Jenny Liu | Software Engineer, Discovery
If you’ve ever heard someone mention “the Pinterest Rabbit Hole,” they’re likely referring to Related Pins, the ideas you see below a Pin you’ve tapped. Related Pins is a feed of content relevant to the closeup Pin and accounts for 40 percent of engagement on Pinterest. With such high usage, it’s critical these recommendations are as personal, relevant and useful as possible. We dug a bit further and found an opportunity to make Related Pins as fresh as possible, and ensure newer Pins — seven days old or less — were being shown more prominently when relevant.
The cold start problem
In the recommendations space, finding high quality, engaging, fresh content is known as the elusive “cold start” problem. When content is new, it often has little to no signal for the recommendation engine to work with, so the usual methods of candidate generation and ranking may not be as effective.
With Related Pins, the cold start problem is equally daunting. Most are generated from traversing Pixie, our graphed-based system for making personalized recommendations, followed by a ranking stage.
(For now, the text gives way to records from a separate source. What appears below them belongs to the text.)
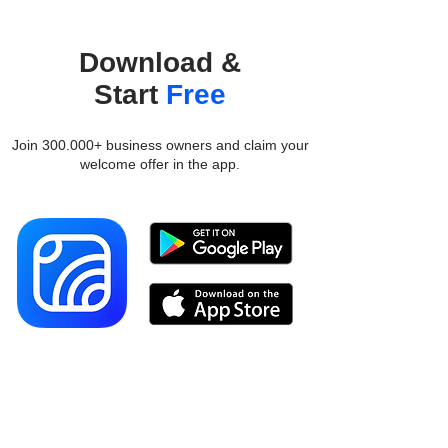
Download &
Start
Free
Join 300.000+ business owners and claim your
welcome offer in the app.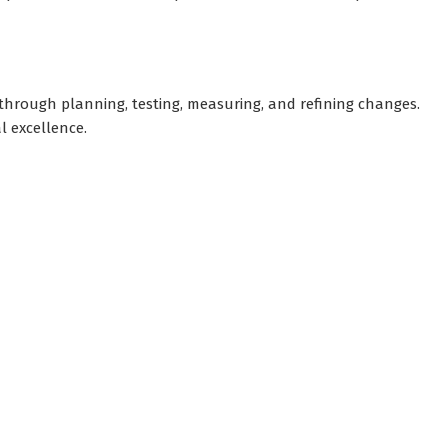
hrough planning, testing, measuring, and refining changes.
l excellence.
sights and practical business tools.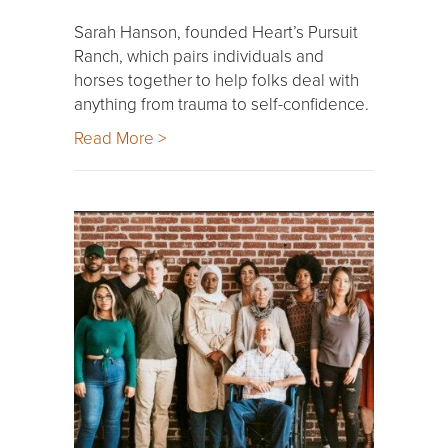
Sarah Hanson, founded Heart’s Pursuit
Ranch, which pairs individuals and
horses together to help folks deal with
anything from trauma to self-confidence.
Read More >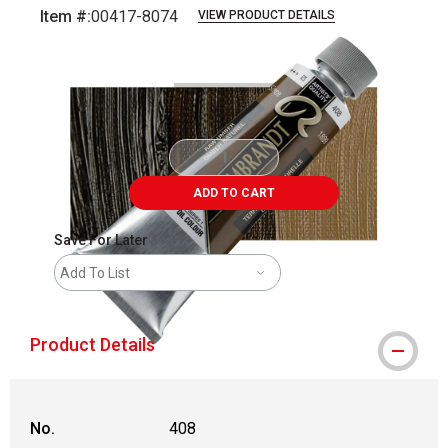
Item #:
00417-8074
VIEW PRODUCT DETAILS
Carousel with
3
slides
.
ADD TO CART
Save For Later
Add To List
Product Details
No.
408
In the Pixie stage, we start from the node of the closeup Pin and perform random walks across the graph. The Pin nodes visited during this process are recorded and sorted by visit count. Given that older content has had time to be discovered in the system and saved to more boards, older Pins are more well-connected in the graph. As a result, there’s a higher chance of traversing stale (older) Pins on the random walk.
In the ranking stage, we use engagement data as positive signals to train our model. This creates a feedback loop where the older, yet evergreen Pins (that comprise most of the feed) continue to gather the most positive signal, while newer Pins gather less engagement data. During training, our model wasn’t able to determine what good quality, fresh Pins looked like. Over the past year, we’ve worked on addressing each of these issues.
Generating relevant fresh Pins
The first challenge we tackled was generating fresh Pins that were relevant to the closeup Pin (also known as the query Pin). We did this by using Pixie to fetch related boards instead of Pins. On the random walk, we kept track of which boards were visited and sorted them by visit count.
Then, we gathered the new Pins on each of those boards and used them as a new candidate set.
While this approach gave us some fresh Pins to work with, we wanted to improve coverage further.
The next method we tried was augmenting the existing Pixie graph with new nearest neighbors. We built a daily job that first fetches all Pins added to the system over the last seven days. Then, we use visual and text search to find and map relevant recommendations for each new Pin. This mapping is then inverted and uploaded to our Pixie server.
For each Pixie result Pin, we look at the mapping for a new neighbor. We keep a list of these fresh neighbors and sort them by how many times they surface. This final list is trimmed and returned as a second set of fresh candidates.
Blending fresh Pins into the ecosystem
Now that we have fresh candidate sets, we have to combine them with the broader results. Our model wasn’t trained on the newest Pins (which don’t have necessary metadata for ranking), so we started off with naive ratio blending. We inserted a new Pin every N slots in order to guarantee some freshness in our results. This evenly distributes fresh Pins in our result set so Pinners are more likely to see and engage with them. This was an easy initial solution to help gather more signal on new content.
The next step was to enable our model to rank fresh Pins. We did this by training a new model with data gathered from users who saw our fresh candidates. We also created a simplified form of metadata for fresh Pins that we could generate within seconds (rather than days).
With these new changes, we’re able to migrate from naive ratio blending to floor blending. With floor blending, we first ran the fresh candidate Pins through our ranker, and then merged them with the rest of the candidates by score. To guarantee at least some recency, we set a freshness threshold. In cases where fresh candidates are ranked low in a result set, we’d move them up to satisfy the threshold (if fresh candidates rank well in results, we may not need to make changes).
By generating relevant, fresh candidates, enabling our model to rank and intelligently blending them in result sets, we increased freshness in Related Pins by 1,400 percent, while keeping other engagement metrics neutral. This initiative will help our recommendations improve with time to show Pinners the most relevant and engaging content in areas they love most, like fashion, cooking, beauty and more.
Acknowledgements: This technology was built in collaboration with Stephanie Rogers, David Liu, Pong Eksombatchai, Connell Donaghy, Chao Ren, and Crystal Lee.